*Ihre Aufgaben*.
1) Wie bezeichnet Sigmar Gabriel im Text über TTIP die Befürchtungen, das Abkommen könne die Kulturlandschaft grundsätzlich verändern?
2) Führen Sie den Text über TTIP im Anschluss an seinen letzten Satz weiter.
══ Vorliegender Text ══
TTIP – alles halb so wild?

Wolfgang Thierse hat noch auf einen weiteren wichtigen Aspekt hingewiesen, der uns zukünftig noch beschäftigen wird: die  Veränderungen und letztlich auch die Infragestellung der Handlungsspielräume nationaler Kulturpolitik durch das Freihandelsabkommen TTIP. Wolfgang Thierse ist mit seiner Befürchtung nicht allein.

Klaus Staeck, Präsident der Akademie der Künste und als TTIP-Kritiker im Beirat des Bundeswirtschaftsministeriums, sieht durch das Abkommen die Gefahr einer grundsätzliche Änderung unserer Kulturlandschaft. Das aber hält der Bundeswirtschaftsminister und SPD-Parteivorsitzende Sigmar Gabriel für „diffuse Ängste“. Viele Befürchtungen seien unbegründet.
═══
══ Gespeicherte Daten ══
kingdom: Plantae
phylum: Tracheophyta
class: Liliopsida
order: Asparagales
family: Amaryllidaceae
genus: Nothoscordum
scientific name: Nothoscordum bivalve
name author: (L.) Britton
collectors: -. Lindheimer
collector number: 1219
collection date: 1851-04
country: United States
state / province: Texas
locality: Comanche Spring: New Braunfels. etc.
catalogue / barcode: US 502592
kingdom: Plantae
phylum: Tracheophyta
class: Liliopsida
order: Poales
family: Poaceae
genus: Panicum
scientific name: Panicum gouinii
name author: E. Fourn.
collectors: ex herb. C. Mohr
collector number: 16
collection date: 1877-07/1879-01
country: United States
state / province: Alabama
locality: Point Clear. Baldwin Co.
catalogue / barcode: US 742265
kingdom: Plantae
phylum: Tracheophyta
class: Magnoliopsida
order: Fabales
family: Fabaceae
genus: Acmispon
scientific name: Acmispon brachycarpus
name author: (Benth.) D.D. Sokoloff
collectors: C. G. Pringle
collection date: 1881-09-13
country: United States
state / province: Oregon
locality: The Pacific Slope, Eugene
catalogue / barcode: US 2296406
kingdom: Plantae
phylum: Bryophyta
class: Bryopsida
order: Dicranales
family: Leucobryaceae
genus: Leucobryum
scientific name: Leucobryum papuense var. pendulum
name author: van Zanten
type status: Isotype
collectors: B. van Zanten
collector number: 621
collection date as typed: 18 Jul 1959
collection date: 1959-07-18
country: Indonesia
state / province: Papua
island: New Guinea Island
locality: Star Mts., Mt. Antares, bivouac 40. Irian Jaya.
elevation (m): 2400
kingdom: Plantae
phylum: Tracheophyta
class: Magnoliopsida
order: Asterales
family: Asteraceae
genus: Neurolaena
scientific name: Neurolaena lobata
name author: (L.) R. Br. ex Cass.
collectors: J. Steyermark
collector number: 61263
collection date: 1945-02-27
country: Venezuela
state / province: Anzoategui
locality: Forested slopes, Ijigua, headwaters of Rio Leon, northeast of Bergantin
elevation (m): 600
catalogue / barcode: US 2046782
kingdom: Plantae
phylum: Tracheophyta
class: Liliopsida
═══
*Antworten zur Übung*.
1) Er hält sie für „diffuse Ängste“.

2)
Wolfgang Thierse hat aber nicht ohne Grund auf TTIP verwiesen: Auch im Bereich „Öffentliche Dienstleistungen und Kultur“ steckt mehr hinter dem TTIP-Vorhang, als das Vizekanzleramt bislang verlauten lässt. Die SPD wird dazu am 23. Februar im Willy-Brandt-Haus auf der Konferenz „Transatlantischer Freihandel – Chancen und Risiken“ diskutieren. Ein Thema, bei dem sich sozialdemokratische Kulturpolitiker aktiv einmischen müssen – und zwar jetzt!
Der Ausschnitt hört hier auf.